The Society started because the Golds in space, “freed themselves from Demokracy, the Noble Lie that all men are created equal.” One Gold calls ancient Athens the birthplace of that cancer Demokracy. The Golds know that jealousy brings down the idea of men created equal. Another Gold proctor at the Institute says that other castes study sciences, like Blues and Greens, but Gold study humanity. “In order to rule, ours must be the study of political, psychological, and behavioral science—how desperate human beings react to one another, how packs form, how armies function, how things fall apart, and why. You can only learn that here (meaning at the Institute). Golds are all realpolitik and even say that empathy is a “lowColor” thing.

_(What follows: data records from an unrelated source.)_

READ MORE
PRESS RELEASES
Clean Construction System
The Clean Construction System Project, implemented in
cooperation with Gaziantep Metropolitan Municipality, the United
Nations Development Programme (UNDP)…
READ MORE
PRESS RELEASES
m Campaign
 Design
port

Darrow breaks this belief when he allows someone he outranks to punish him for the mistake of the lower ranked student. Darrow knows that leaders should give, not only take, from those they lead. This empathy is key to what Darrow seeks to accomplish in the Society. It’s also a metaphor for politics: start local to gain power, then move on toward more power.

During the endless skirmishes and battles at the Institute, the reader becomes engrossed to the point of forgetting these are young people, merely 18 or 19 year olds, hurting or slaughtering each other. The reader even feels some sympathy for a few Gold participants despite Golds being despotic autocrats who enslave people, such as the poet Roque.

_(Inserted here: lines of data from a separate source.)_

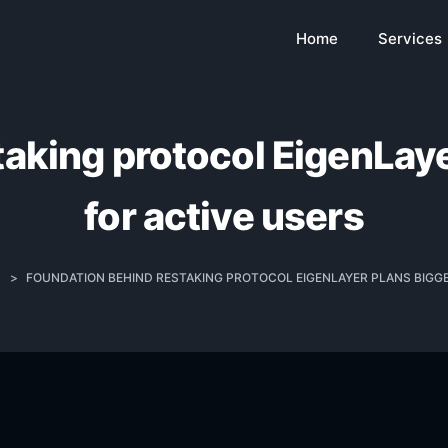
Home
Services
taking protocol EigenLaye
for active users
>
FOUNDATION BEHIND RESTAKING PROTOCOL EIGENLAYER PLANS BIGG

Though the reader knows the atrocities Golds commit, the reader still pains for Gold Institute participants being raped or butchered. Yet Darrow must participate in order to achieve his quixotic goal of saving his people from those tremendously powerful Golds. Some Golds, like Mustang, a character Darrow sees as a different Gold, one with an idea for more than what the Society has to offer in its current form. Still, as one student at the Institute puts it, “Gold is a cold metal,” and Golds for the most part act the pitiless part.

Diversity of Characters

Red Rising has plenty of characters but Brown gives them just enough background for their small part in the story. Sevro, Darrow’s right-hand man, almost steals the show—but maybe I just liked his role and personality.

Best Parts of the Book

The best part of Red Rising, other than its easy readability and creative caste society, is the twists and turns Brown uses to keep the reader wanting more. Credit to Brown for intriguing fight sequences, too. The nascent love story is charming, the nemesis barbaric and inhuman, and the comedy, which there is more than you’d think, makes for an all-around engaging book. It has an element of Ender’s Game to it due to the Institute being one big, bloody game, and Brown even alludes to Orson Scott Card’s masterpiece by naming “Wiggins” in a list of great conquerors, i.e. Ender Wiggins.

Primary Critique

I must point out one critique. There is no explanation to how the Society formed despite numerous religions and adherents on Earth (and assumedly in space) who would object to it and die fighting against it. Darrow at various points says, “If ever I felt there was a God, it is now as I listen to those mournful chords,” “not all sins are forgiven,” and that “God doesn’t come down and mete out justice, the powerful do.” If Brown hadn’t used any religious words at all I wouldn’t have noticed. However, he did, yet failed to explain how the Golds conquered religion. Failing to explain this doesn’t take away from this otherwise exciting book, though it does dent its believability somewhat.

All in all, a fun and creative science fiction book whose ending leaves the reader hungry to know what happens to Darrow next.